For Oliver Bendel, philosopher and a professor of business information science at the School of Business in Brugg-Windisch, Olten and Basel (University of Applied Sciences and Arts Northwestern Switzerland FHNW), the acceptance of autonomous vehicles depends decisively on whether the ethical questions associated with them can be clarified in a satisfactory manner. In an interview with the platform Dialog digitale Schweiz, he says: “The autonomous systems that this topic usually deals with have no empathy, no intuition, no consciousness, no free will, and they are therefore not good or bad.” Therefore it is fatal to leave it to the machines to deal with complex moral decisions.

As part of information ethics, machine ethics examines such questions. It’s reflects on moral and immoral machines and tries to build them. In addition to self-driving vehicles, the main focus is on (partially) autonomous systems such as software agents, certain types of robots and drones or computers in automated trade.

The FHNW is currently working on a concrete project under the direction of Prof. Bendel. HAPPY HEDGEHOG, the prototype of an animal-friendly mowing robot, is supposed to recognize hedgehogs in time during its work and spare them from its blades. This is because many of these animals – often at night – are currently killed by such devices.

Scientists call for behavioural research for machines

Around 20 scientists from leading universities in the USA and Europe are going one step further, recently calling for their own behavioral research for machines under the title “Machine Behaviour” in the science journal Nature. Instead of just checking whether the autonomous systems in a particular situation really do what they were designed for and ignore the rest of potential behaviour, the interdisciplinary research field takes a much broader approach.

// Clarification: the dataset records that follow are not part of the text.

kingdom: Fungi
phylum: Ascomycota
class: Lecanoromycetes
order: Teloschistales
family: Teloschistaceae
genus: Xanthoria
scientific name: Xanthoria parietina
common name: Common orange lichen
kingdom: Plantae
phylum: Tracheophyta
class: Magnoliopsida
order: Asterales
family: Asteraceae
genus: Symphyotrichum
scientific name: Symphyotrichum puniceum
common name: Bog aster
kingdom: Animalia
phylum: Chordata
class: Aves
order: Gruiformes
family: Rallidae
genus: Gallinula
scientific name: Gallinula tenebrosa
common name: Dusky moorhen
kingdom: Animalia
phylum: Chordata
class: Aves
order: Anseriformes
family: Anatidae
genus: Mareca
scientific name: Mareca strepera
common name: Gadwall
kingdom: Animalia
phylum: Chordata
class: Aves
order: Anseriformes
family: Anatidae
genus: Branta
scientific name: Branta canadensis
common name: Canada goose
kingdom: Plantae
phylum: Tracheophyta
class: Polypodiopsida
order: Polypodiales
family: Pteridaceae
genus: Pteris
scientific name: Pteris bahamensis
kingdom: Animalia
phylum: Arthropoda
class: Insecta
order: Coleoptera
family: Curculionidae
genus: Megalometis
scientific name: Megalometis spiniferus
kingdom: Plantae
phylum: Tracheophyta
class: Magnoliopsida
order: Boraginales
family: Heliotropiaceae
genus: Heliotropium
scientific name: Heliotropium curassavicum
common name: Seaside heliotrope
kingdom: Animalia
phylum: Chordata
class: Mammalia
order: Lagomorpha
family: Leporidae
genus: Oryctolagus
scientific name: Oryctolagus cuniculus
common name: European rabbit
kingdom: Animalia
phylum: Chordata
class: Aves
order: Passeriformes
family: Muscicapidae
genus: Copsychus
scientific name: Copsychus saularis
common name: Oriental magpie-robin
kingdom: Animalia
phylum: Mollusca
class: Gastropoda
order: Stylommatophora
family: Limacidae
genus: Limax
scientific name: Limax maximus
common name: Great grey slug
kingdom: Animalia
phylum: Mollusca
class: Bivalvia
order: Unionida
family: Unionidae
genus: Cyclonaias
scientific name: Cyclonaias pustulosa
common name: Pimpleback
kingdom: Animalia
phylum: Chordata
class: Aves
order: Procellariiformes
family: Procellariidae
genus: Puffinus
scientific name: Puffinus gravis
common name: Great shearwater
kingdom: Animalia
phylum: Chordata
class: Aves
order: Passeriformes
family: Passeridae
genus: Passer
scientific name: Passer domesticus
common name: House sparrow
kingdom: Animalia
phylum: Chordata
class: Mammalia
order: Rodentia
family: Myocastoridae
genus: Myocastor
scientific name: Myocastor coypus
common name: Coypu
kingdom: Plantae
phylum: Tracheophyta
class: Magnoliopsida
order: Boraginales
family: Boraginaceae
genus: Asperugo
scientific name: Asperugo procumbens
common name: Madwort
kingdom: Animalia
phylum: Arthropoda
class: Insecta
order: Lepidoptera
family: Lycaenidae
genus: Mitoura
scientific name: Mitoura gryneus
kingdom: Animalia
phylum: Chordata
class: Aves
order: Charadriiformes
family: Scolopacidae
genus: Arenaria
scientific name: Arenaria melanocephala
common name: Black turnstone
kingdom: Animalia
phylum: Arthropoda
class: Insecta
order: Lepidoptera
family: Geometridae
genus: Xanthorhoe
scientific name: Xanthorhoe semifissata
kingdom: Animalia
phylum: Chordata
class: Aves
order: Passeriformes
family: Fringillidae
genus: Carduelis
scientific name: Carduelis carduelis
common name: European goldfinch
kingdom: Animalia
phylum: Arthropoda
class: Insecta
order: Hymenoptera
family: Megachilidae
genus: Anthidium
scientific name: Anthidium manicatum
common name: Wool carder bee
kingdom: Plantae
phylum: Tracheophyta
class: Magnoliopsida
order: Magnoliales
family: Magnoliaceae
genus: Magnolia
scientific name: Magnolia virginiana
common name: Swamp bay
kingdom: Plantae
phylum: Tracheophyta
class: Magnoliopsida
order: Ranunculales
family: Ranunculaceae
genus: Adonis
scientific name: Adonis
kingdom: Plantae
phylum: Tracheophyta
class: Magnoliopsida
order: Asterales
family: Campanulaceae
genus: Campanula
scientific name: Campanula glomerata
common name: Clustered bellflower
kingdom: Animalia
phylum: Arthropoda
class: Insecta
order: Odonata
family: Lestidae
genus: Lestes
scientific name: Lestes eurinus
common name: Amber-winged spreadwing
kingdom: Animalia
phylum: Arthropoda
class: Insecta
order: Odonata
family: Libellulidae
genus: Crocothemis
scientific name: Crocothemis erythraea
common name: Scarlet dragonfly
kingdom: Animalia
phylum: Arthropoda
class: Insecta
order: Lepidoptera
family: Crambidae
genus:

In order to investigate machine behaviour under various circumstances, the methods of classical behavioural research should be used as well as statistical methods from opinion research or medicine. This means, for example, carrying out blind tests under controlled conditions or identifying representative groups.

One of the research fields the authors want to work on is the systematic investigation of collective effects. For example, when large groups of trading algorithms that act very similarly cause sudden collapses on the stock market. But the question of how humans and machines influence each other in their behavior is also extremely exciting.